I only know the "leak" (or actual lie) is about new Macbook Pros having an "improved target mode", current target mode on Mac Mini allows you to use it as an external HDD for other macs, on non-retina iMacs allows you to use your iMac display as external display for another Mac, the new feature for macbooks is this mode will allow you even to use most of the macbook peripherals as the keyboard, touchpad and webcam as if they where just plugged into another Mac, just imagine goin to work off site, you need a Mac Pro for XYZ you dont need to move that 27" TB display 3, instead you pick your mac pro, your macbook and on site you put your macbook on target mode and it works as keyboard, display and touchpad for your mac pro, even powered by the Mac Pro's USB-C PowerDelivery mode
(there is where the newly PSU added 100W will go), very practical and needed, Apple should implemented time ago.
Anoter thing on the leak was about and External compute device, similar to an eGPU but only for compute, this maybe not an Apple development at all, but an novelty on Macs.
then the Tread started to talk about HSA (heterogeneous system architecture) this was not an explicit part of the leak, but infered about the possibility of Intel Xeon Phi Knights landing coming to the macOS environment eventually could enable add 72 core to your Mac Applications just plugging an small appliance like a mac-mini.
The conversation over the eventual merge between iOS and OS X/macOS do you think there could be (sooner than later) a docking solution to where you take a retina screen (iPad) and dock it to a larger system and run it like a desktop/workstation Mac, detach and us as an iPad/mobile solution.

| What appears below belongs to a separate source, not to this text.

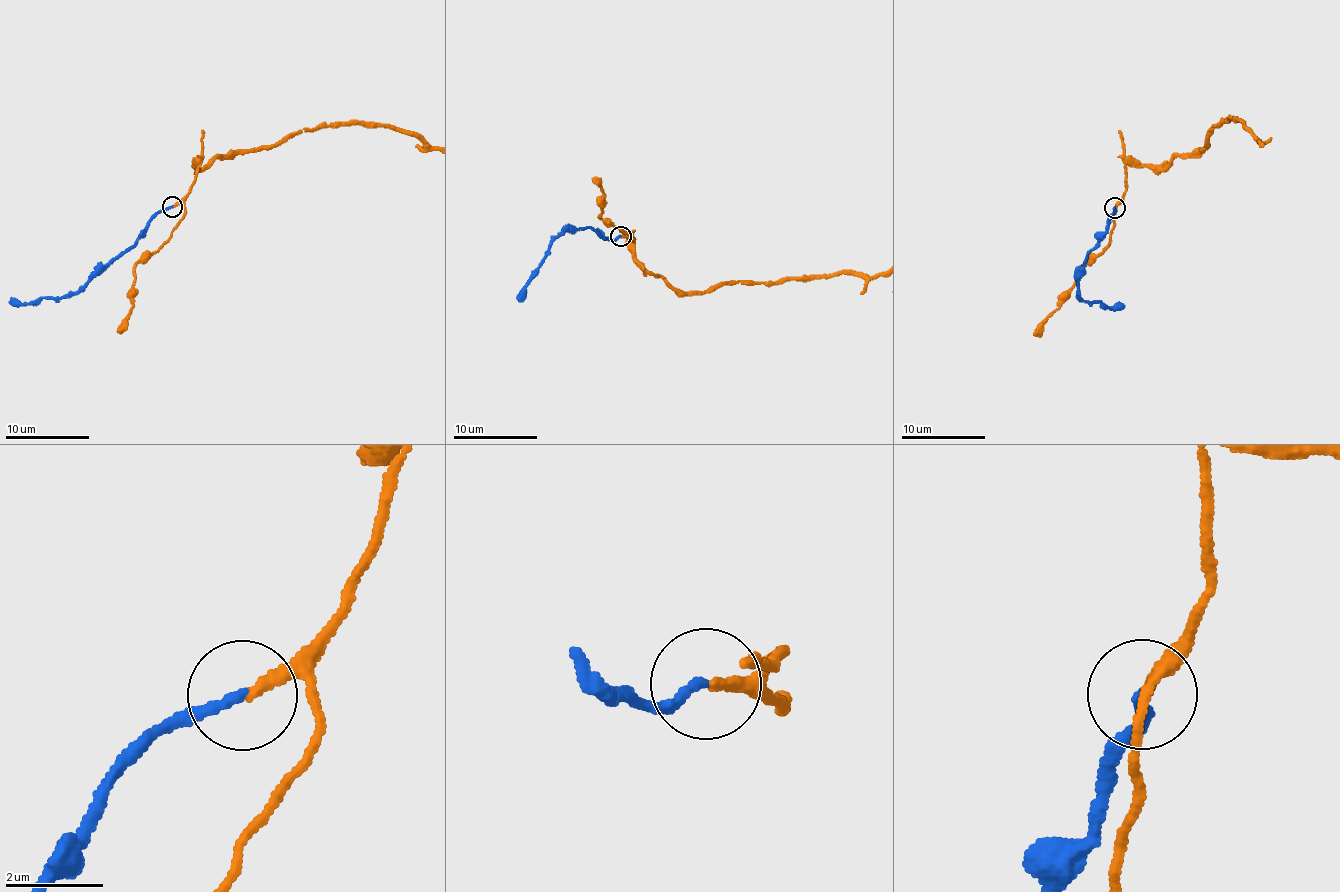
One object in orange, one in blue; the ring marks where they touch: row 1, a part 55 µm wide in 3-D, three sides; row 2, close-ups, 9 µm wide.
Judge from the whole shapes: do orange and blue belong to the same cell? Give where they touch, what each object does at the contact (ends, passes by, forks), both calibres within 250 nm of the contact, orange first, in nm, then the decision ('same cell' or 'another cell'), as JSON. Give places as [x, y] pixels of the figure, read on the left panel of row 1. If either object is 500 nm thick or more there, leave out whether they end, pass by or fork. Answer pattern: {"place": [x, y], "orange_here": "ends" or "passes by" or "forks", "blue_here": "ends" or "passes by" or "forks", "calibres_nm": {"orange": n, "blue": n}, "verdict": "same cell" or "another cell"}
{"place": [172, 206], "orange_here": "ends", "blue_here": "ends", "calibres_nm": {"orange": 220, "blue": 200}, "verdict": "same cell"}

Rigth now you have remote desktop (thru iCloud), I dint use it for a long time but it basically converts your iPad on a emulated terminal, not so good to use on slow machines/slow networks, but I use somthing to connect to Linux Workstations over a dedicated gigabit network with an ac1750 class router and was a very like to be in the real desktop, with HEVC and improved cpu/gpu this scenario could become more common, and someday your Mac will only plug to your network then you plug to your mac from your Apple TV or iPad or an Macbook as if you where directly plugged with an std moinitor and input devices, but we still 3-4 years from this day, the biggest challenge is Wireless Network Speed (mostly on clients, most wireless devices dont use more that 1/3 bandwidth allowed by the router) and display compression (as long I know no remote desktop client implements HEVC or similar, most still stuck to MPEG2-like tech.